→ **Text shown**
▼▼▼

Sunday, April 5, 2009

it's a long one so you'll probably want to go to the bathroom first before you look at this post

hi!
i hope everyone is well.
i was the one that was spazzing a mere few days ago.
but i am no longer a woman on the verge of a nervous breakdown
(for now anyway)
because the opening is behind me now.
and it was fun.
so fun.
and i can't thank everyone enough for their amazing support and outpouring of love shown to me.
so here's some of the night to share with you.....

first and foremost, i must tell you that my friend sara took the majority of these pictures.
she took mr. camera right off my hands and i now have these ultra-fabulous pictures and without her, i probably would not have even remembered to take one single shot.
so thank you sara. you rock for so many reasons and i love you.

















i want to tell you that a part of all the proceeds go directly to habitat for humanity. julia's coffee house is connected to a giant re-store that is owned and operated by habitat for humanity volunteers. the coffee is fair trade coffee and it houses a great bookstore as well as terrific coffee. the atmosphere is casual and relaxed which made it a perfect place to have an art show.

▲▲▲

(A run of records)
▼▼▼

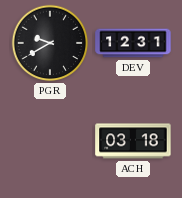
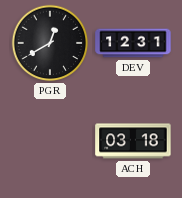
PGR: 9:40 -> 12:40
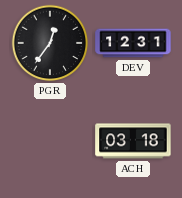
PGR: 12:40 -> 12:36
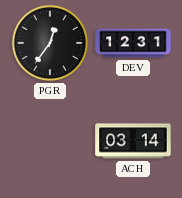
ACH: 03:18 -> 03:14
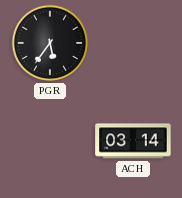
PGR: 12:36 -> 5:36
DEV: 12:31 -> none
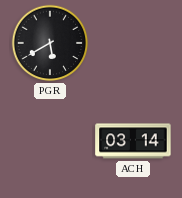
PGR: 5:36 -> 5:40
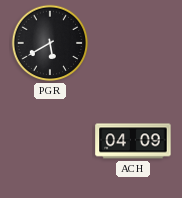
ACH: 03:14 -> 04:09
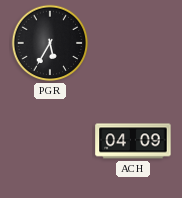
PGR: 5:40 -> 5:35
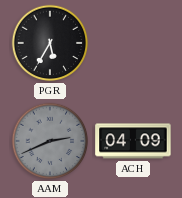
AAM: none -> 2:41
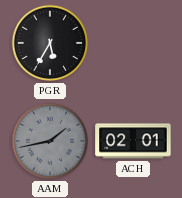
AAM: 2:41 -> 1:43
ACH: 04:09 -> 02:01
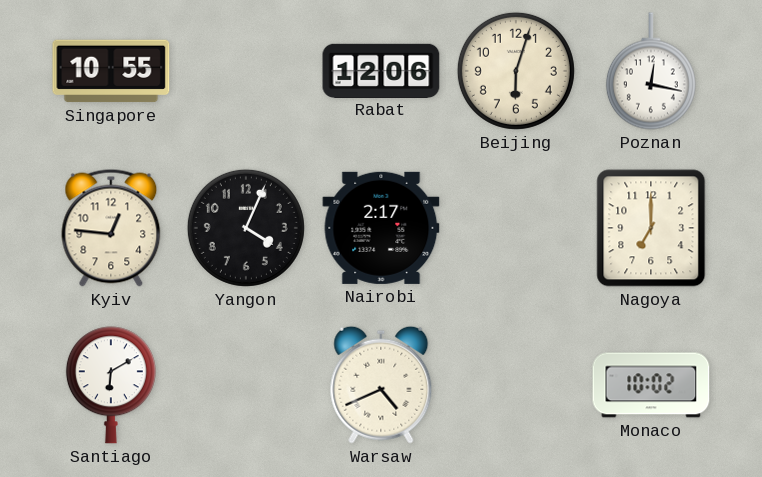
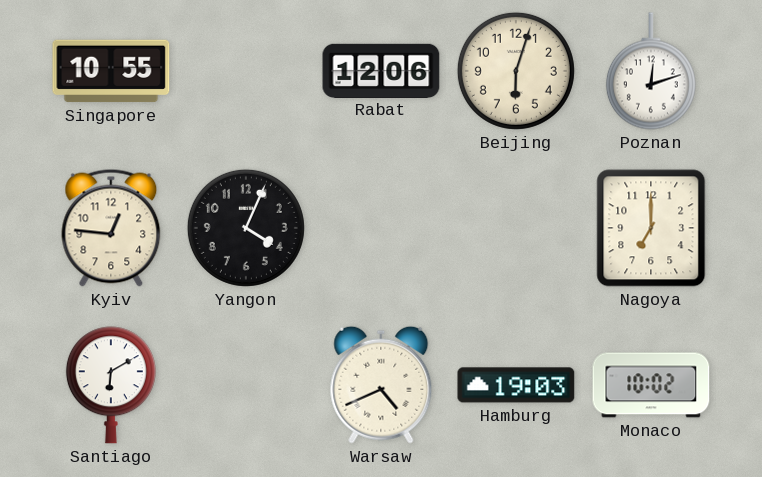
Poznan: 12:17 -> 12:12
Nairobi: 2:17 -> none
Hamburg: none -> 19:03
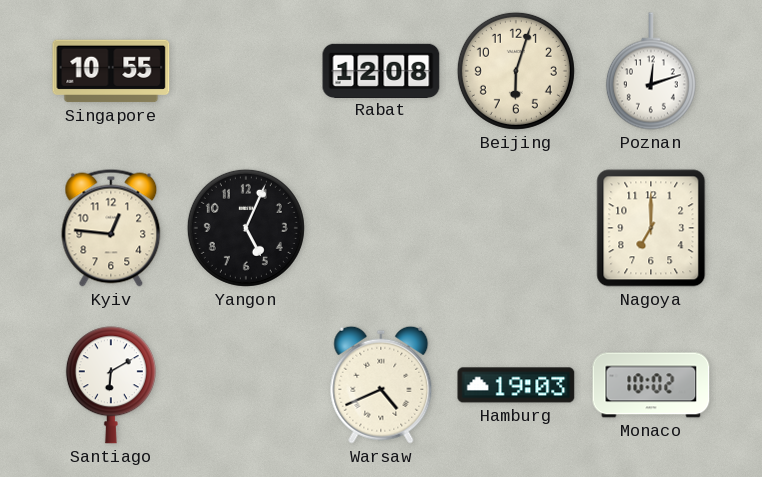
Rabat: 12:06 -> 12:08
Yangon: 4:04 -> 5:04
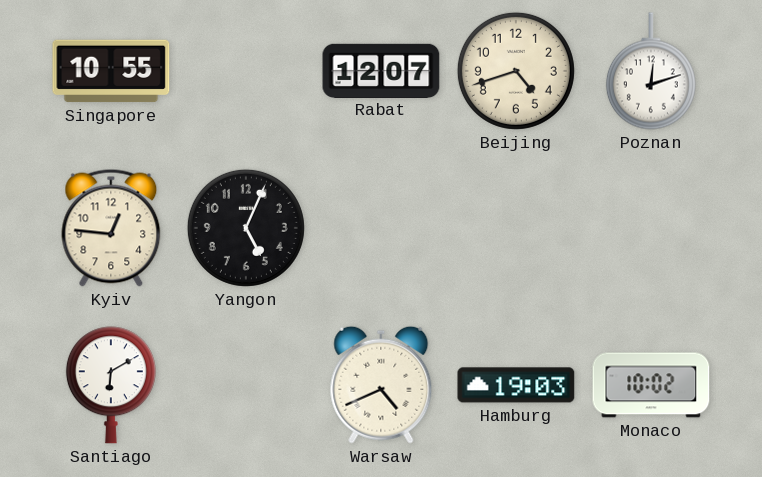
Rabat: 12:08 -> 12:07
Beijing: 6:03 -> 4:42
Nagoya: 7:00 -> none
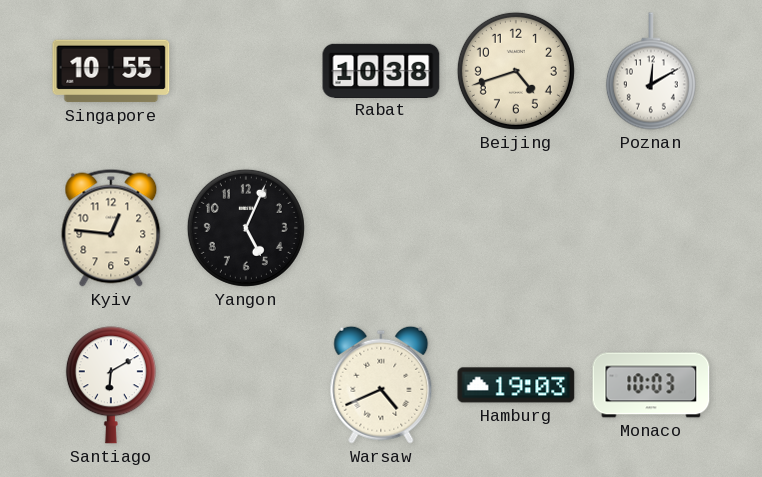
Rabat: 12:07 -> 10:38
Poznan: 12:12 -> 12:10
Monaco: 10:02 -> 10:03
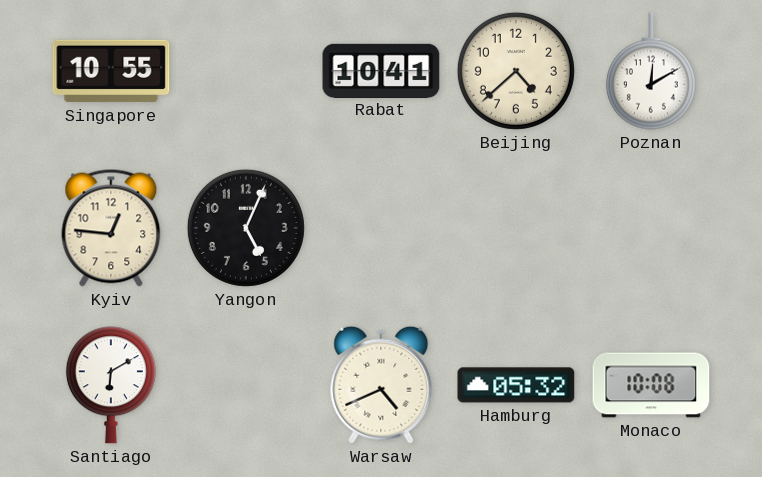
Rabat: 10:38 -> 10:41
Beijing: 4:42 -> 4:38
Hamburg: 19:03 -> 05:32
Monaco: 10:03 -> 10:08
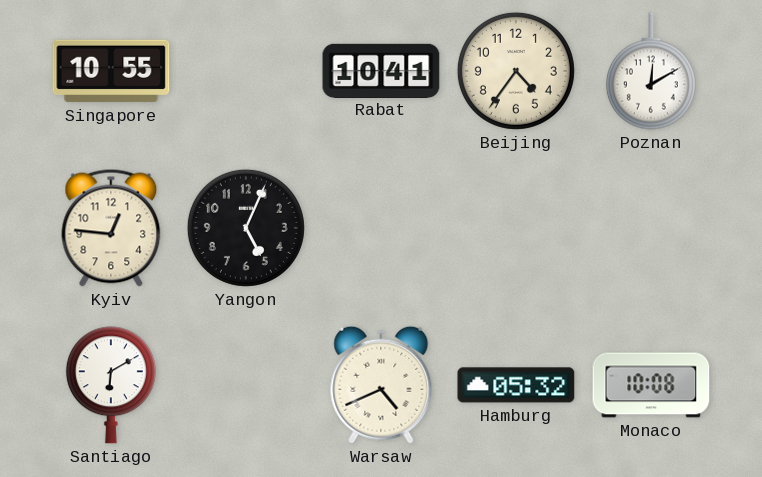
Beijing: 4:38 -> 4:36
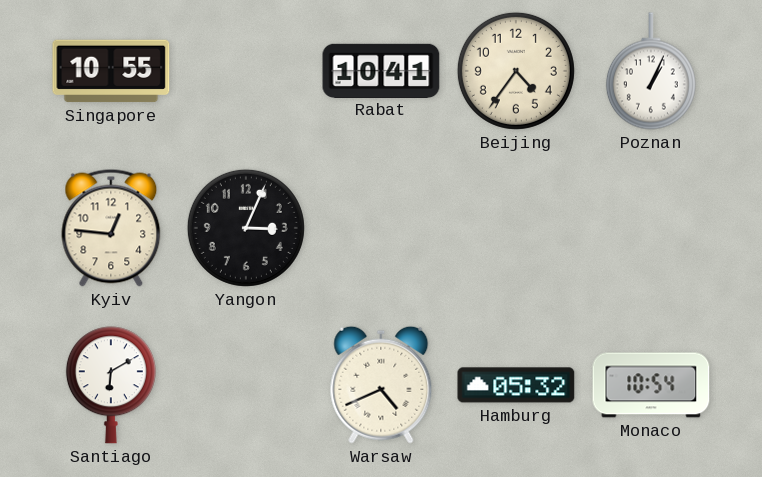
Poznan: 12:10 -> 1:04
Yangon: 5:04 -> 3:04
Monaco: 10:08 -> 10:54
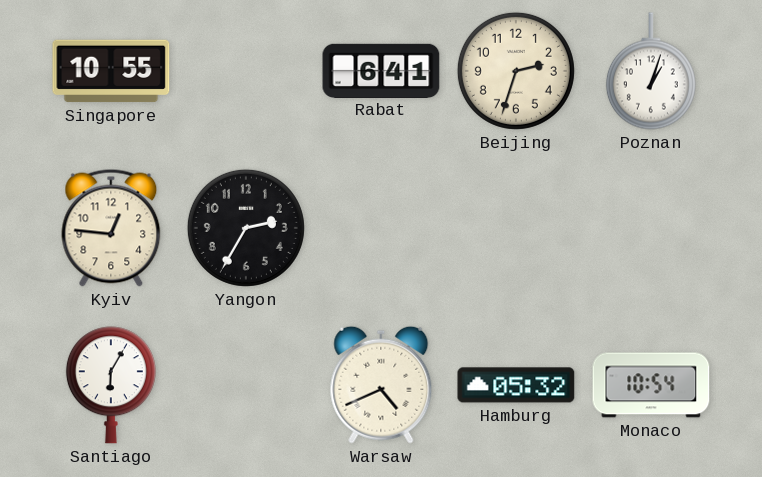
Rabat: 10:41 -> 6:41
Beijing: 4:36 -> 2:33
Poznan: 1:04 -> 1:03
Yangon: 3:04 -> 2:35
Santiago: 6:10 -> 6:05
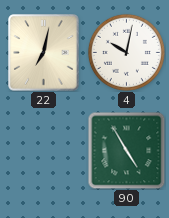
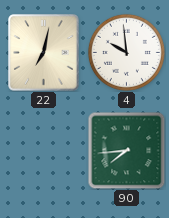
4: 10:02 -> 9:59
90: 4:55 -> 7:44
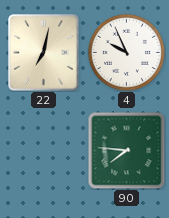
4: 9:59 -> 9:56
90: 7:44 -> 7:46
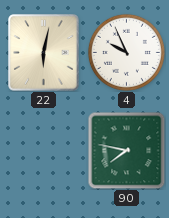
22: 7:02 -> 6:02
90: 7:46 -> 7:47
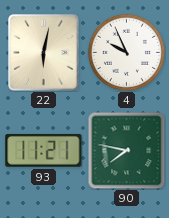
93: none -> 11:21
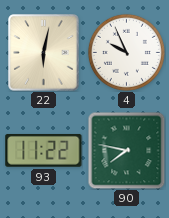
93: 11:21 -> 11:22
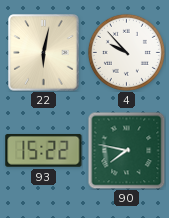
4: 9:56 -> 9:53
93: 11:22 -> 15:22
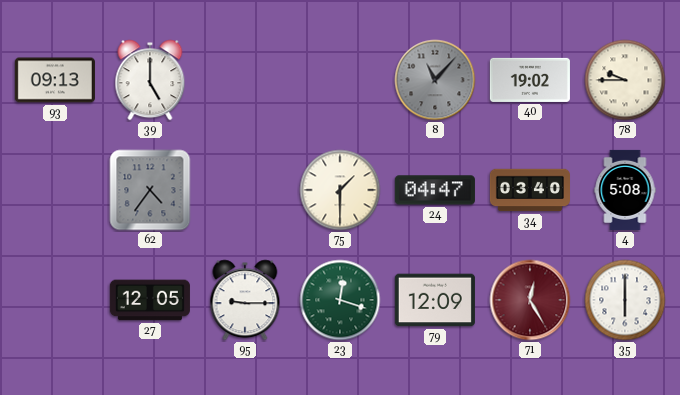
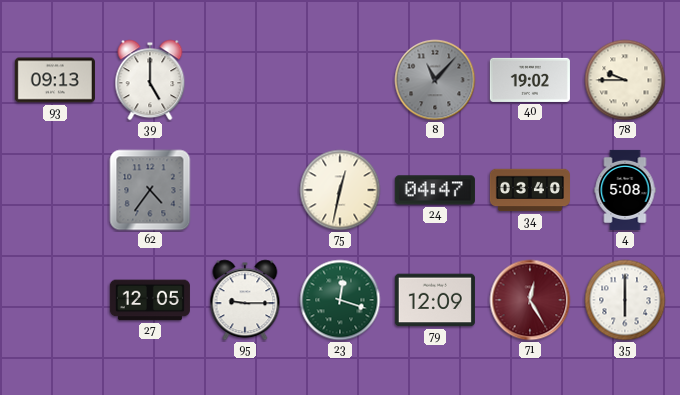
75: 1:30 -> 12:32
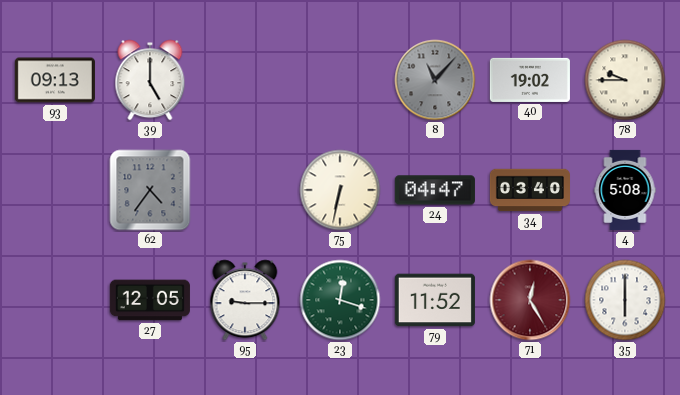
75: 12:32 -> 6:32
79: 12:09 -> 11:52
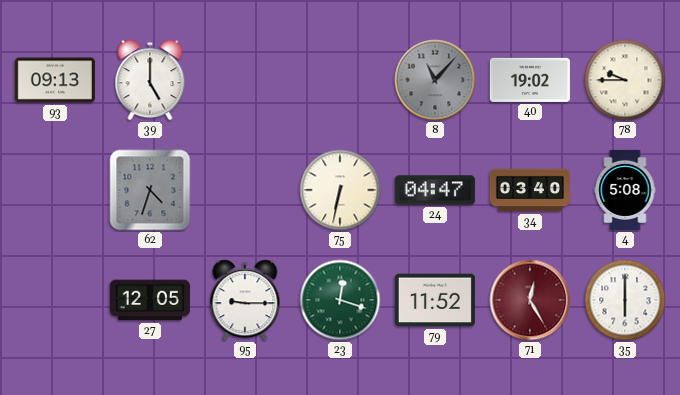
62: 4:36 -> 4:33
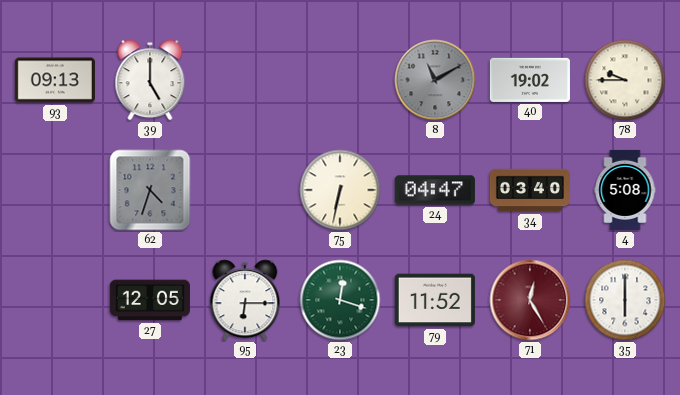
8: 11:07 -> 11:10
95: 9:15 -> 6:15
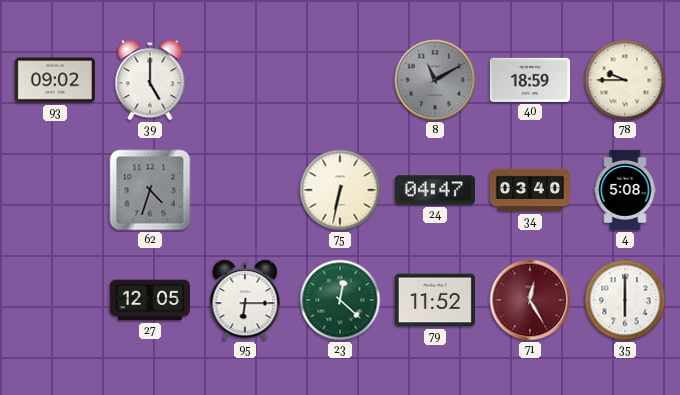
93: 09:13 -> 09:02
40: 19:02 -> 18:59
23: 12:18 -> 12:22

▲▲▲

→ **Required tasks**
a) Write out the part of the blog post between "first and foremost, i" and "i love you.", inclusive.
b) According to the blog post, which organization receives part of the proceeds?

→ **Answers by task**
a)
first and foremost, i must tell you that my friend sara took the majority of these pictures.
she took mr. camera right off my hands and i now have these ultra-fabulous pictures and without her, i probably would not have even remembered to take one single shot.
so thank you sara. you rock for so many reasons and i love you.

b) Habitat for Humanity.